• **Work instructions**
Return all lines of the listing below that carry the word "labels".

§

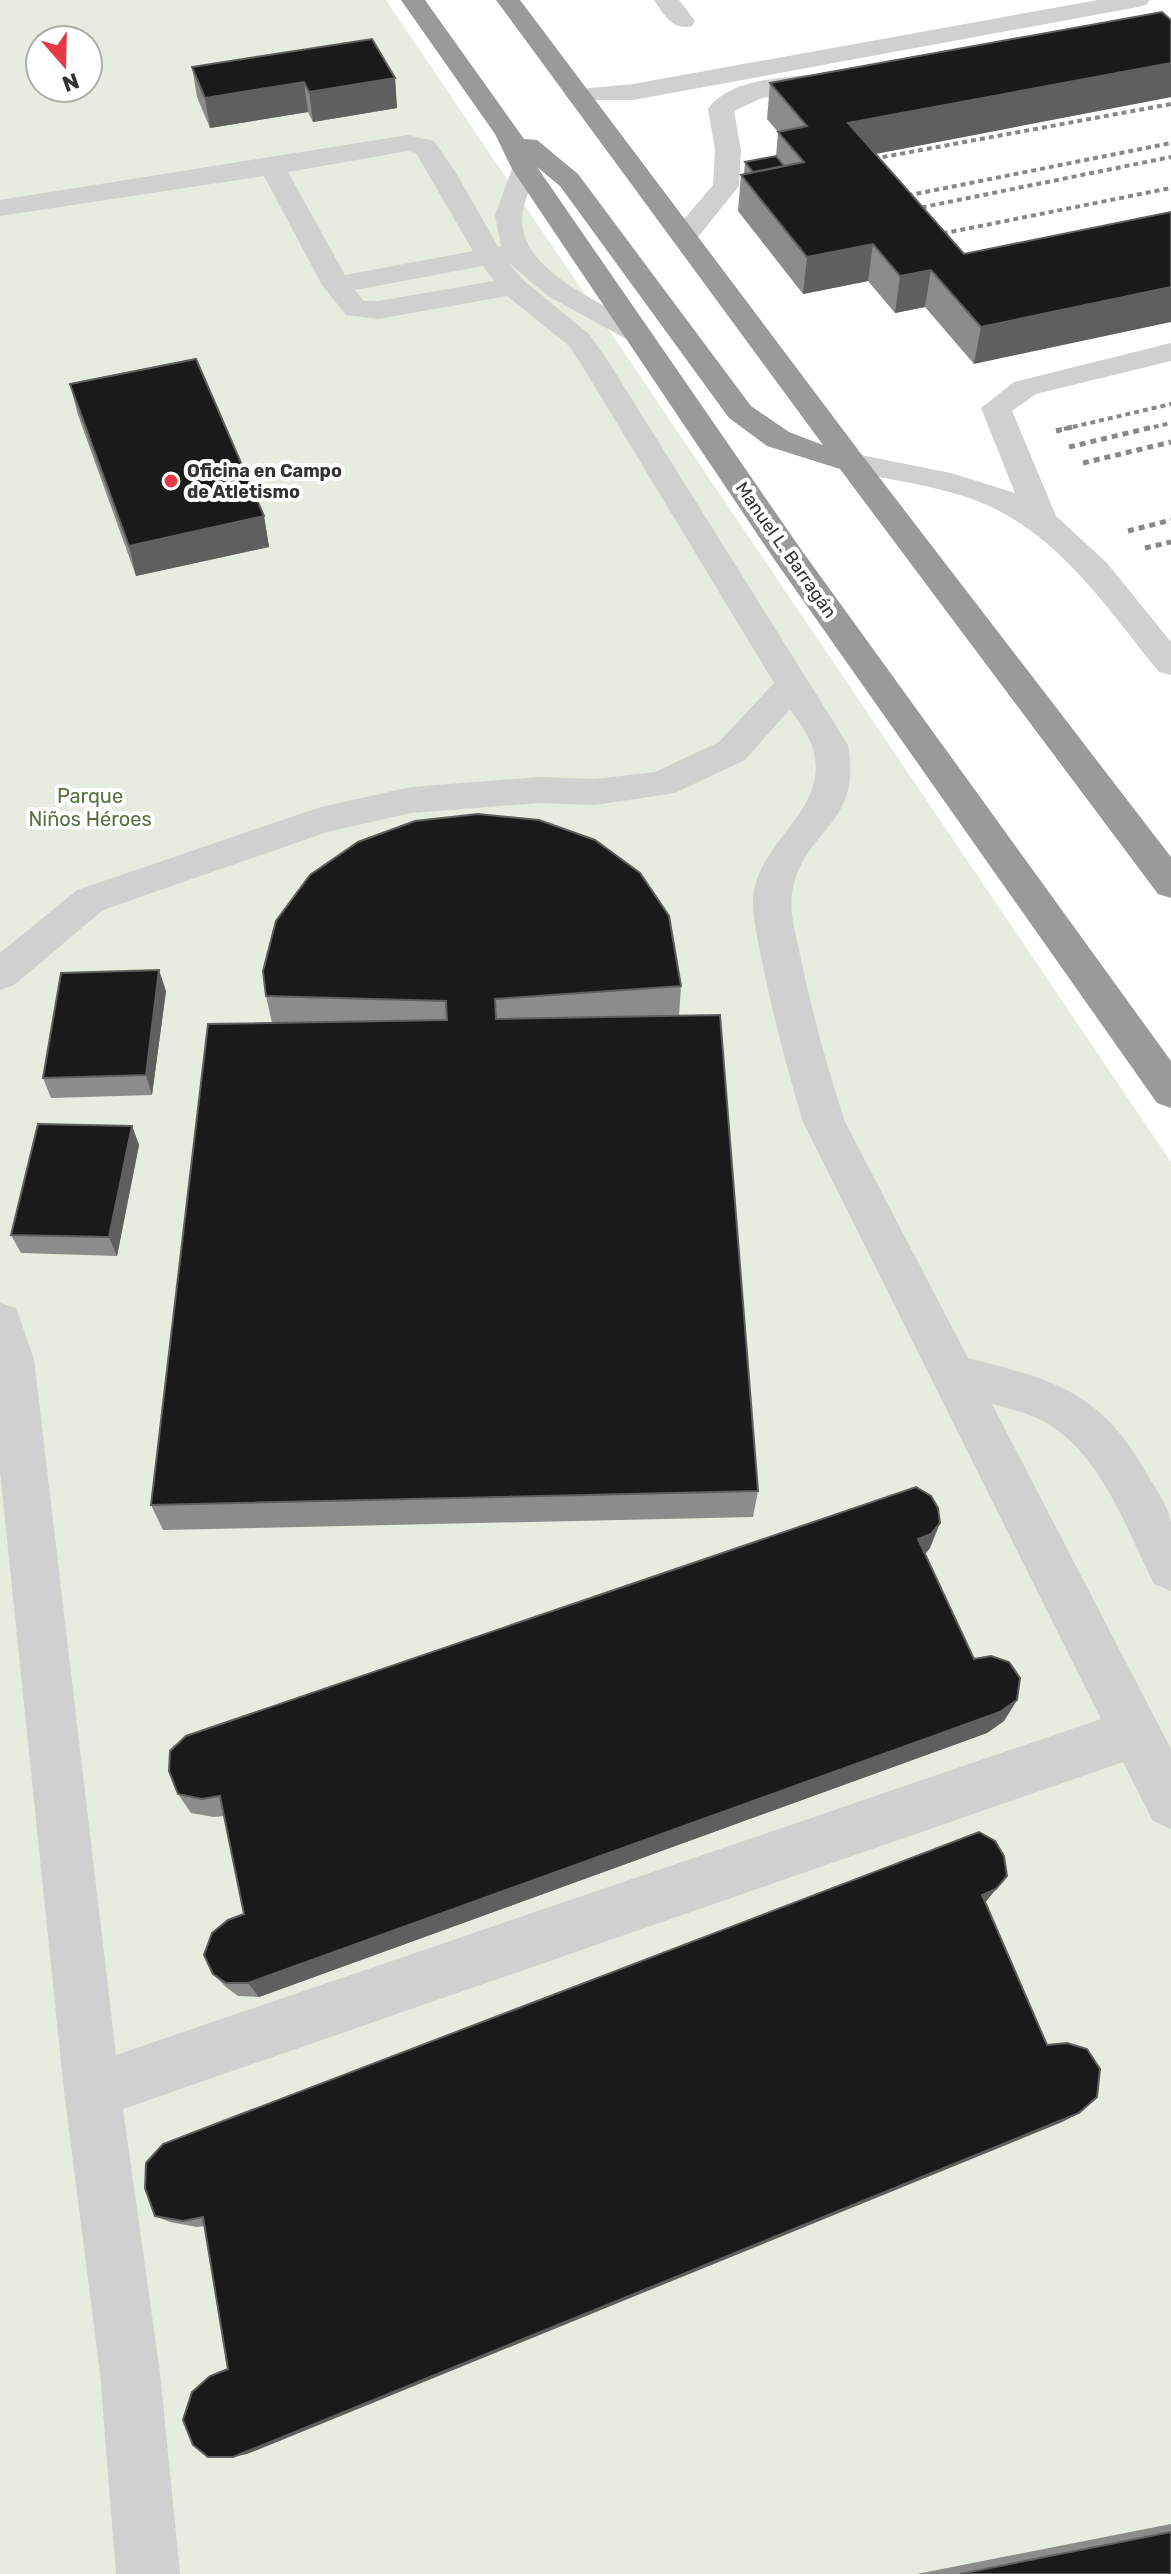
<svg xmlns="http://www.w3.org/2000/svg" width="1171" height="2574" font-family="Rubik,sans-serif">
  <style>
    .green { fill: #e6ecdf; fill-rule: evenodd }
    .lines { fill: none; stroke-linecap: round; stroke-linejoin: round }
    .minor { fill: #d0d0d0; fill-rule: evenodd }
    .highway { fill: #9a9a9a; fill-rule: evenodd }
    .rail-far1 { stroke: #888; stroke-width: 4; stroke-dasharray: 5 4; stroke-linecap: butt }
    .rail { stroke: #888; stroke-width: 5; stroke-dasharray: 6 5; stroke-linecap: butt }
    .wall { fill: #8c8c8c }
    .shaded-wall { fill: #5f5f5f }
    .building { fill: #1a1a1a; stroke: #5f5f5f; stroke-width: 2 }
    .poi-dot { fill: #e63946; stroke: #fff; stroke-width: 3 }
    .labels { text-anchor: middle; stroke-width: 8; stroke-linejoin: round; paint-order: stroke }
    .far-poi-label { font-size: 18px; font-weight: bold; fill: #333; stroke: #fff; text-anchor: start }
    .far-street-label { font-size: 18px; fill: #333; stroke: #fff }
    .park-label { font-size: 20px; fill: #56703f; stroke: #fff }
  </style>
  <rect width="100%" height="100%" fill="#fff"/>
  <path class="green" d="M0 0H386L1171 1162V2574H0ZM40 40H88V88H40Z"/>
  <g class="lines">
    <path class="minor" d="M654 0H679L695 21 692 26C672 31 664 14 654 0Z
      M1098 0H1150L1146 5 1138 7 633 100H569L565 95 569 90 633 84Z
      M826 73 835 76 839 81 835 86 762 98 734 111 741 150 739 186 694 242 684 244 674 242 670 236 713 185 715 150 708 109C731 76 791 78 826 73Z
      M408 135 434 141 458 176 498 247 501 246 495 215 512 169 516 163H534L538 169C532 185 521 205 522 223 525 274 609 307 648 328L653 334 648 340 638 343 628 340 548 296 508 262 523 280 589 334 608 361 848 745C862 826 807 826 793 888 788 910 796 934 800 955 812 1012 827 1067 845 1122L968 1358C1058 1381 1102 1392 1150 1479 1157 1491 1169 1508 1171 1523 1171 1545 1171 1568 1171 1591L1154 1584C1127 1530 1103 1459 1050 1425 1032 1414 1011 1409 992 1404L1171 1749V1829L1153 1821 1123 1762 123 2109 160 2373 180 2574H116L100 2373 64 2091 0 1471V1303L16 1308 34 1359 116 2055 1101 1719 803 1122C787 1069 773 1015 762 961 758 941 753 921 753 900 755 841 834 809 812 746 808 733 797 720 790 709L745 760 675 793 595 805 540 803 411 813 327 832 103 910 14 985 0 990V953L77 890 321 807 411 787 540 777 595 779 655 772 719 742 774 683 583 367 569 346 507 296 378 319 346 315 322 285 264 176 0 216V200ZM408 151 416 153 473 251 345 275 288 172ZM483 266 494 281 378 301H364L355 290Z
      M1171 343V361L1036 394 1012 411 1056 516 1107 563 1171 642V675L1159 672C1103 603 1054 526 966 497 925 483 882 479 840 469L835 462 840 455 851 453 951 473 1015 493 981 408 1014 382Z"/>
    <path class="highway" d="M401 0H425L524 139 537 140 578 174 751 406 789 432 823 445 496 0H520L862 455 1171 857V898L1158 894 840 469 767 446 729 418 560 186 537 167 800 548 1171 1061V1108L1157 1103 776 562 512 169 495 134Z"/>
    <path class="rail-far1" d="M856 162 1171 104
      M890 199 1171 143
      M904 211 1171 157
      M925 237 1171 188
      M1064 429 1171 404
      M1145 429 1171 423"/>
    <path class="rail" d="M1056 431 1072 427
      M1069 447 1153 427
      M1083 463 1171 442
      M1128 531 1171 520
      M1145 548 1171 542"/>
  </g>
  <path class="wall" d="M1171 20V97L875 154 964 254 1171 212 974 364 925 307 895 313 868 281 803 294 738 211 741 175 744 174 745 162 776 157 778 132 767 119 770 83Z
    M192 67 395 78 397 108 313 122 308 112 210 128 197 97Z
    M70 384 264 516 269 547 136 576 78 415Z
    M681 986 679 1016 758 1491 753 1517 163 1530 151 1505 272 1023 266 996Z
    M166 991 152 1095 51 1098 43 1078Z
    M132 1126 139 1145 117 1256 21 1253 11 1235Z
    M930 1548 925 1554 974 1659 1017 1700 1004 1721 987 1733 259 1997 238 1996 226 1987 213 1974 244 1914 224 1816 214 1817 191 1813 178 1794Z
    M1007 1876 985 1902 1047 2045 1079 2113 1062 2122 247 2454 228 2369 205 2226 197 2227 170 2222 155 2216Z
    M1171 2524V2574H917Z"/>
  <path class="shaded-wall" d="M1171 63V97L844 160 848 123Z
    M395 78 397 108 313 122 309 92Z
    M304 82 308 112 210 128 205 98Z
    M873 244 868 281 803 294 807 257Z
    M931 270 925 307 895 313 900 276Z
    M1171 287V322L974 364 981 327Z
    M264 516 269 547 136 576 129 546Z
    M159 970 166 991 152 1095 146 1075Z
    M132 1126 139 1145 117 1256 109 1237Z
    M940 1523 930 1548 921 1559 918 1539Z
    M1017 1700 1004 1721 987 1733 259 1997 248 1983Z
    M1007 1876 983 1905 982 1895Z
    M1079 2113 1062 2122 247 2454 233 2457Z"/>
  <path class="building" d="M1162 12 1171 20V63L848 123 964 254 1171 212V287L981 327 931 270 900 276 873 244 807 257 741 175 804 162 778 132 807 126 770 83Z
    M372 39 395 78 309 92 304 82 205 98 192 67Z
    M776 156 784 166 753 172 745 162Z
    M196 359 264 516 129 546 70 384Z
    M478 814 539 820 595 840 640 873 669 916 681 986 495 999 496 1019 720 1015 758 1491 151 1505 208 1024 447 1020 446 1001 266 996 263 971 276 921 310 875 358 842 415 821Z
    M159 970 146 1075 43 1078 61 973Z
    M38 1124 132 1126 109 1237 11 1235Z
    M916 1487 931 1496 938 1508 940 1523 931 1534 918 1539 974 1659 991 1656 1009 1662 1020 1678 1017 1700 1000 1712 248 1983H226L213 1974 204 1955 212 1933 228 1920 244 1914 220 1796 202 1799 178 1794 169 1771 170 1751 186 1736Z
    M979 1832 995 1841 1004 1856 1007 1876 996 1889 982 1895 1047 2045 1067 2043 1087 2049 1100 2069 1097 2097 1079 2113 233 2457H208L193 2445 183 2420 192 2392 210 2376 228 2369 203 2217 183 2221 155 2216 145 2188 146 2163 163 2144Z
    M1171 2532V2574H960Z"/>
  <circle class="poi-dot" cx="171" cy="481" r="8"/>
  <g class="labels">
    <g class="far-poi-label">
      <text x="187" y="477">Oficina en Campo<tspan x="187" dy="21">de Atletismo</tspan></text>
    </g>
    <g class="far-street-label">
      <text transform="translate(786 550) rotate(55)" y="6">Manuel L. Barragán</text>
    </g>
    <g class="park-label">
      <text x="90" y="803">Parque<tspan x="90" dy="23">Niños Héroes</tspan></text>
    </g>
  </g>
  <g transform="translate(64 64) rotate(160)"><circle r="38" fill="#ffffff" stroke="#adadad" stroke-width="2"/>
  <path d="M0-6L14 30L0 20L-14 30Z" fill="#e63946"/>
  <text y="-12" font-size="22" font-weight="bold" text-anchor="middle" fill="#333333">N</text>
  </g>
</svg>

§

• **Problem solution**
    .labels { text-anchor: middle; stroke-width: 8; stroke-linejoin: round; paint-order: stroke }
  <g class="labels">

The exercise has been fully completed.